▶ [What needs to be done]: The expected output is the full data, repeated exactly, without pictures.

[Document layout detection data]
-- -- --

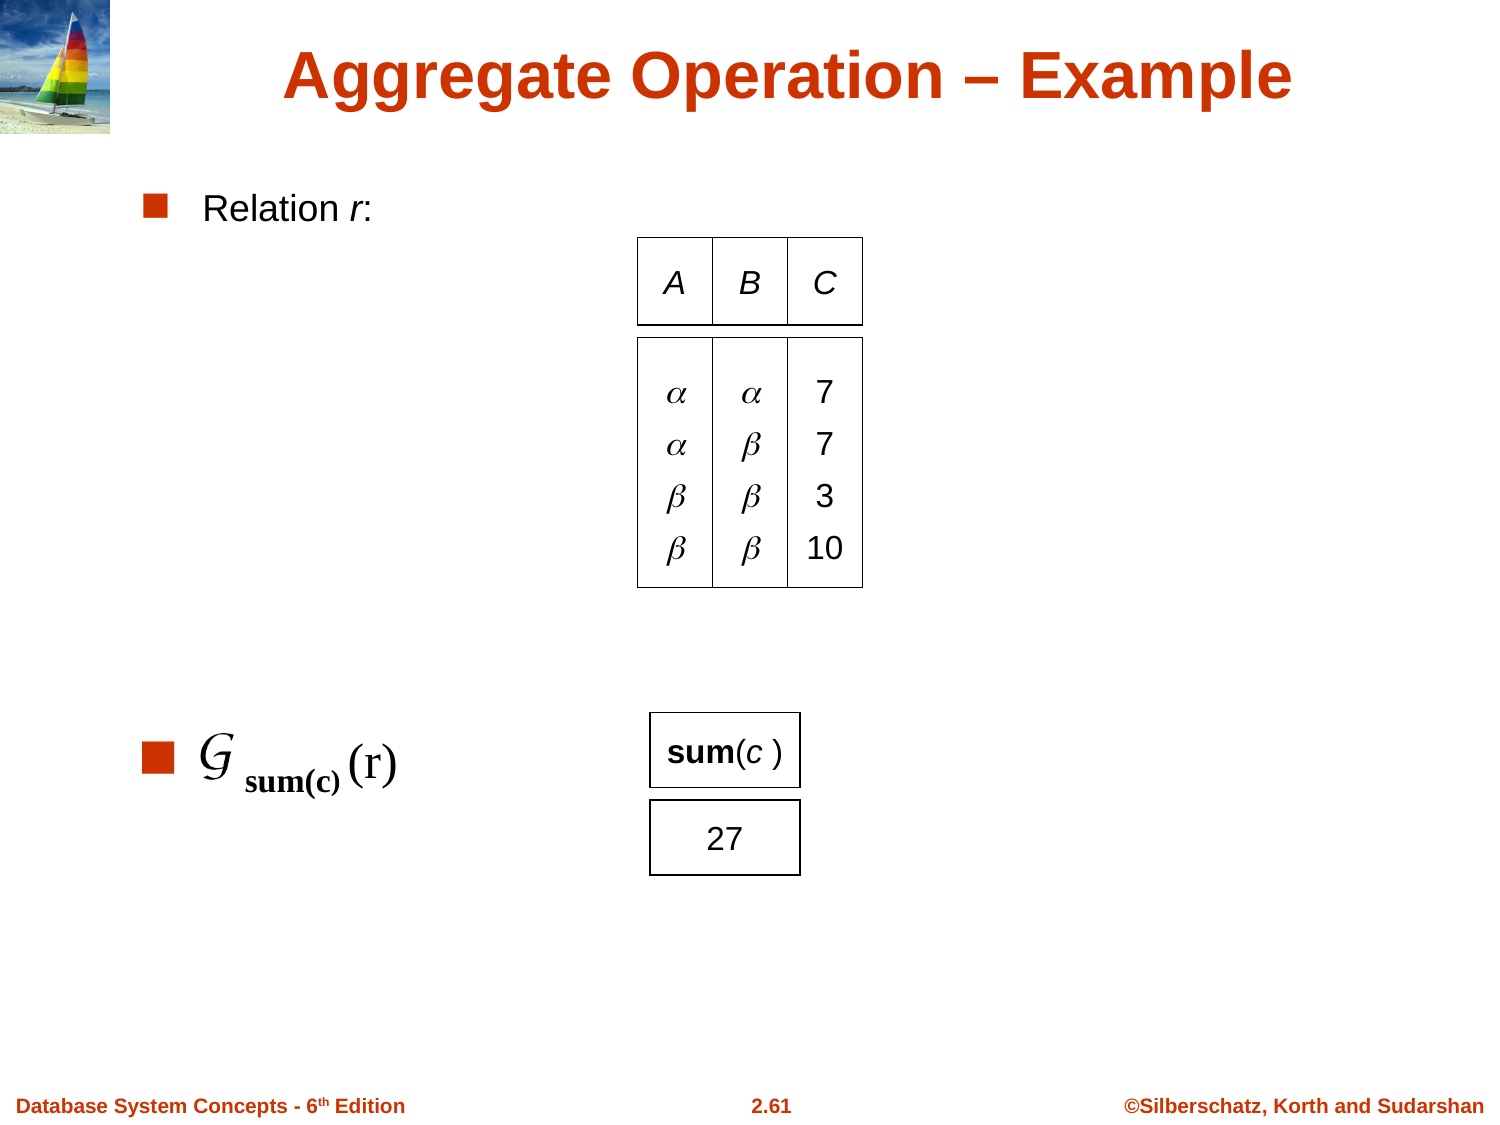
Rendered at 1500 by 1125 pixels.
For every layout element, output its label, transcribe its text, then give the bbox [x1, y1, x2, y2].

text_box sum(c ) [649, 712, 800, 788]
text_box C [787, 237, 863, 325]
text_box     [712, 337, 787, 588]
text_box B [712, 237, 787, 325]
text_box A [637, 237, 712, 325]
picture [190, 718, 247, 789]
list Relation r: [130, 176, 421, 272]
text_box     [637, 337, 712, 588]
text_box sum(c) (r) [130, 712, 462, 804]
text_box 27 [649, 799, 800, 875]
picture [0, 0, 110, 134]
text_box 7 7 3 10 [787, 337, 863, 588]
title Aggregate Operation – Example [125, 18, 1452, 120]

-- -- --

▶ [Answer for the task]:
Rendered at 1500 by 1125 pixels.
For every layout element, output its label, transcribe its text, then give the bbox [x1, y1, x2, y2].

text_box sum(c ) [649, 712, 800, 788]
text_box C [787, 237, 863, 325]
text_box     [712, 337, 787, 588]
text_box B [712, 237, 787, 325]
text_box A [637, 237, 712, 325]
picture [190, 718, 247, 789]
list Relation r: [130, 176, 421, 272]
text_box     [637, 337, 712, 588]
text_box sum(c) (r) [130, 712, 462, 804]
text_box 27 [649, 799, 800, 875]
picture [0, 0, 110, 134]
text_box 7 7 3 10 [787, 337, 863, 588]
title Aggregate Operation – Example [125, 18, 1452, 120]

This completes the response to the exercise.